En Uruguay decir “la guerra de las patentes” nos lleva a pensar en inspectores de tránsito en el puente Carrasco, “gestores”, Colonia, Flores y el Congreso de Intendentes. En el mundo entero, sin embargo, suena cada vez más como parte de una preocupante tendencia de las grandes empresas de tecnología a tratar de someter la realidad a sus expectativas mediante litigios.

Apple vs Samsung y Oracle vs Google son dos de los enfrentamientos más sonados, pero en el mismo baile están Microsoft, RIM (Blackberry), HTC, Nokia, Yahoo, Facebook y hasta empresas que cerraron como Nortel y Kodak. Las empresas acuerdan entre sí compartiendo patentes para protegerse mutuamente o habilitan (mediante venta de patentes) a otras a atacar a una tercera.

Y por si fuera poco, en el medio están unas simpáticas empresas conocidas como “Trolls de patentes” (cuyo nombre deriva del “troll” de internet, quien genera revuelo en un ambiente de discusión sólo para “alimentarse” del disgusto generado). Estos verdaderos parásitos se dedican exclusivamente a comprar patentes para poder iniciar juicios y cobrar daños o regalías. Y vale la pena destacar que no producen nada: no hay productos que otra marca copie, no hay investigación que es usufructuada, sólo especulan con la propiedad intelectual.

Para peor, las grandes compañías adquirieron también esta costumbre de comprar patentes a granel, sólo para poder usarlas como herramientas de presión, a veces defensivas, otras veces para dañar a la competencia.
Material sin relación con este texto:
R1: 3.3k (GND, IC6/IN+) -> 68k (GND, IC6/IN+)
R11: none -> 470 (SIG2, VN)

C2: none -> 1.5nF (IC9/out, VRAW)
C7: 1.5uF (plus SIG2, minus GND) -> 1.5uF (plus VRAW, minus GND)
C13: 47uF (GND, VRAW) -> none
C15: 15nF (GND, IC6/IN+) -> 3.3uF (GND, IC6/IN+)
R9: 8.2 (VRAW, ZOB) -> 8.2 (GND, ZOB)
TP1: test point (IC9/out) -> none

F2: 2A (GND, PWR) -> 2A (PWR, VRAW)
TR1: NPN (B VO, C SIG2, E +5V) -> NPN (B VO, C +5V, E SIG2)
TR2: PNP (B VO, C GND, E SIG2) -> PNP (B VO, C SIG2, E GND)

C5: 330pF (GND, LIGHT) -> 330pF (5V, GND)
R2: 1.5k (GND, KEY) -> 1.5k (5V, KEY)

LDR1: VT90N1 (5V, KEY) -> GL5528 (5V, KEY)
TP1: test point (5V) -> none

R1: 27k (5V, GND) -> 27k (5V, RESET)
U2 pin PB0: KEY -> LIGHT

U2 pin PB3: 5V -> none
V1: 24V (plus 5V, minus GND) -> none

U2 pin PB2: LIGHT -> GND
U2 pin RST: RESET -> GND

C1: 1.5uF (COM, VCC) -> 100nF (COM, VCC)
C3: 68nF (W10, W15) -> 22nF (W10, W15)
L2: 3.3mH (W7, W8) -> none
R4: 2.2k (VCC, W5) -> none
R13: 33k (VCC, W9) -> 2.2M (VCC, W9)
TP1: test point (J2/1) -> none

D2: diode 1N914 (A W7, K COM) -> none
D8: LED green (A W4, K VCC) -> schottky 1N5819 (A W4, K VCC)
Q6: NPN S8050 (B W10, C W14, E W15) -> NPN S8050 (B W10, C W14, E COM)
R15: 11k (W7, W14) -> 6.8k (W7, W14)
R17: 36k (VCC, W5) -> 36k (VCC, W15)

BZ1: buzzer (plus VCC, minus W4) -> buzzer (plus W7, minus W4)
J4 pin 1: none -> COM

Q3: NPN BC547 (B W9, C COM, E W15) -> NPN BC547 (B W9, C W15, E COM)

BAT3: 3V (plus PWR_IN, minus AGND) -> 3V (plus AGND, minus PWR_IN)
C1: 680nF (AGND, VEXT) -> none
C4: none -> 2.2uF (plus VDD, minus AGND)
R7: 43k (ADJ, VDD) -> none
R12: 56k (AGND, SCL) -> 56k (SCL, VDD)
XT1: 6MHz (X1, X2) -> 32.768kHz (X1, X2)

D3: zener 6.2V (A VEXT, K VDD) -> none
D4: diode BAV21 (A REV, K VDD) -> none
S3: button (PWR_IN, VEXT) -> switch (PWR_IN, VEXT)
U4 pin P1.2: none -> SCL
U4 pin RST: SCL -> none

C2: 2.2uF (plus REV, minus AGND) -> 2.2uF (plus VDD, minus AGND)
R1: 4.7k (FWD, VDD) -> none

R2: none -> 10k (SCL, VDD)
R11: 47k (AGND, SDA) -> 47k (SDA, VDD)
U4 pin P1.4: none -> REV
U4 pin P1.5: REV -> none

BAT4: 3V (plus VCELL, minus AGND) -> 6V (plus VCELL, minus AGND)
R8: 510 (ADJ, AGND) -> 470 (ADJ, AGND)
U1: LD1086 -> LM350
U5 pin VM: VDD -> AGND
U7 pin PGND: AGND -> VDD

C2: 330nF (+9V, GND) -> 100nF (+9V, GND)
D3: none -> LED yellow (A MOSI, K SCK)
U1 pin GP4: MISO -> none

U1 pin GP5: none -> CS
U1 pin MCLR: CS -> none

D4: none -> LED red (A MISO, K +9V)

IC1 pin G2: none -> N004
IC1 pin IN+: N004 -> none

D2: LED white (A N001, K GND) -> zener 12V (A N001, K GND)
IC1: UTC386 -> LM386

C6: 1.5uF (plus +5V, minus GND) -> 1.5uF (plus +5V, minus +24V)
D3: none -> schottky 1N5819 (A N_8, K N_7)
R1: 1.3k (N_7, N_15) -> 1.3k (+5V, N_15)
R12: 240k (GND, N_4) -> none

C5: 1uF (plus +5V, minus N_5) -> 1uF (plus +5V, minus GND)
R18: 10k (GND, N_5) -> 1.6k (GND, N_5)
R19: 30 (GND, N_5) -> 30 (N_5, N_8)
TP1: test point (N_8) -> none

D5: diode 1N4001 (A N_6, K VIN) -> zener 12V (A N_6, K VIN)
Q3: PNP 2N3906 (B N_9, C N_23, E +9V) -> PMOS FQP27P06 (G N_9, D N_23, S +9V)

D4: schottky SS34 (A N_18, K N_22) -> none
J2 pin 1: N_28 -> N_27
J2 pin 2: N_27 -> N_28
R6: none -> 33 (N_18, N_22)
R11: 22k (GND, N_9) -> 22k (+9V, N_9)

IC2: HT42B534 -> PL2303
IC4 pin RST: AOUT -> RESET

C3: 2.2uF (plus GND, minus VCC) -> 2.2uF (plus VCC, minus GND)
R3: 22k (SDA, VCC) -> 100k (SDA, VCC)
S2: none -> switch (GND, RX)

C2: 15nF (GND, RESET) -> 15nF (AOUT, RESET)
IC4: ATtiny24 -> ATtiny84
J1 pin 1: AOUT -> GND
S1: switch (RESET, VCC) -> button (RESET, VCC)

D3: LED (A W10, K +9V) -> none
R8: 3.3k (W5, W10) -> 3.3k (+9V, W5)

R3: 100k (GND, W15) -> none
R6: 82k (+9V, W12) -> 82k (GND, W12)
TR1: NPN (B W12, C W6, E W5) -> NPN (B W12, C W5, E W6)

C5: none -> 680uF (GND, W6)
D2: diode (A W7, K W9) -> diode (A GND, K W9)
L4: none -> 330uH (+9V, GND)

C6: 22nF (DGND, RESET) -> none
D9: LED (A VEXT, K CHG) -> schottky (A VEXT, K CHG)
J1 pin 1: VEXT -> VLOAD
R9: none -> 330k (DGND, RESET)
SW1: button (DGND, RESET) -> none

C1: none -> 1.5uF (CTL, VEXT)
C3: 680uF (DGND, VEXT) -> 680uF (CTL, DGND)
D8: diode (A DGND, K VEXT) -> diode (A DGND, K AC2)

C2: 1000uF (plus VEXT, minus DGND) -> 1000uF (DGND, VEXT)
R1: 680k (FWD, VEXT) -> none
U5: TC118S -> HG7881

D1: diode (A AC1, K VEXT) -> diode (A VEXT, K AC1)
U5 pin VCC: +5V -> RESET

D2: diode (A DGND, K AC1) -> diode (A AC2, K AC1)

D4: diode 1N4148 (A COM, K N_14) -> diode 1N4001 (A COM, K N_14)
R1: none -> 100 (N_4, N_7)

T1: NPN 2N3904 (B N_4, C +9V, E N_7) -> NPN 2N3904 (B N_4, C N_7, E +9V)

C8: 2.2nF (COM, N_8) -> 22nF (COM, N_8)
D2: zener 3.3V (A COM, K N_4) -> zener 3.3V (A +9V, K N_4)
Posiblemente una de las raíces del problema esté en la flexibilización del sistema de patentes en Europa y sobre todo en Estados Unidos, donde se pueden obtener derechos sobre cosas tan genéricas como “almacenamiento y procesamiento remoto por internet” (USPN 5771354), tan tontas como un crucifijo con almacenamiento USB (US D533179) o tan polémicas como las patentes biológicas y de genes. En el caso de Apple vs Samsung, uno de los comentarios luego del veredicto fue justamente que ese juicio le había otorgado a Apple la patente sobre “el rectángulo”.

No hay que ser un genio para darse cuenta de que el sistema de patentes, que aún es defendido por muchos como un estímulo y protección de la innovación, fue completamente desvirtuado hasta transformarse en uno de los más importantes frenos a la innovación (ya no basta tener una idea original, hay que pagar los abogados para defenderla).

Nadie tiene certeza de cuánto se lleva gastado en esta demencia, pero se conocen algunas cifras sueltas. 12.000 millones de dólares es lo que gastó Google en adquirir Motorola Mobility con sus patentes como aliciente, Microsoft pagó 1.100 millones por 800 patentes de AOL y la licencia de otras 300, mientras que un consorcio de empresas que incluye a Apple, Microsoft y Sony pagaron 4.500 millones por las 6.000 patentes de Nortel. A eso se suman los gastos legales y las nada despreciables sumas que salen de los juicios, como los 1.000 millones que Samsung perdió contra Apple.

Para poner estas cifras en contexto, 1.400 millones de dólares son los que la fundación Bill y Melinda Gates donaron o comprometieron a lo largo de más de diez años para el fondo global contra el sida, la tuberculosis y la malaria. Y unos -humildes- 142 millones de dólares fueron el total de la inversión pública en ciencia y tecnología en Uruguay durante 2011.

América Latina está bastante por fuera de esta realidad y con sus luces y sombras, esta cuestión de ser “tierra de nadie” funciona a veces como un estímulo a la innovación. Testigo de esto es la industria farmacéutica brasileña, que con la fabricación de genéricos desafió a las multinacionales y aún tiene problemas con sus exportaciones a algunos países. En Uruguay mientras tanto, estuvimos cerca de firmar el famoso TLC con Estados Unidos, pero justamente la adecuación de las leyes de propiedad intelectual era uno de los vagones que hizo descarrilar a aquel “tren”.

No sería mala idea tratar de que nuestro país o el continente entero buscase nuevas formas de proteger la innovación sin las terribles consecuencias que el sistema actual impone sobre el desarrollo y carga a los pequeños actores. Así como Islandia se reinventó después de la crisis como “el” lugar para la libertad de prensa, América Latina podría aprovechar el statu quo para fundar una zona donde atraer la innovación. Posiblemente no la de las grandes empresas -que de cualquier manera no investigan al sur del ecuador- pero sí la del creciente número de desconformes con esta realidad.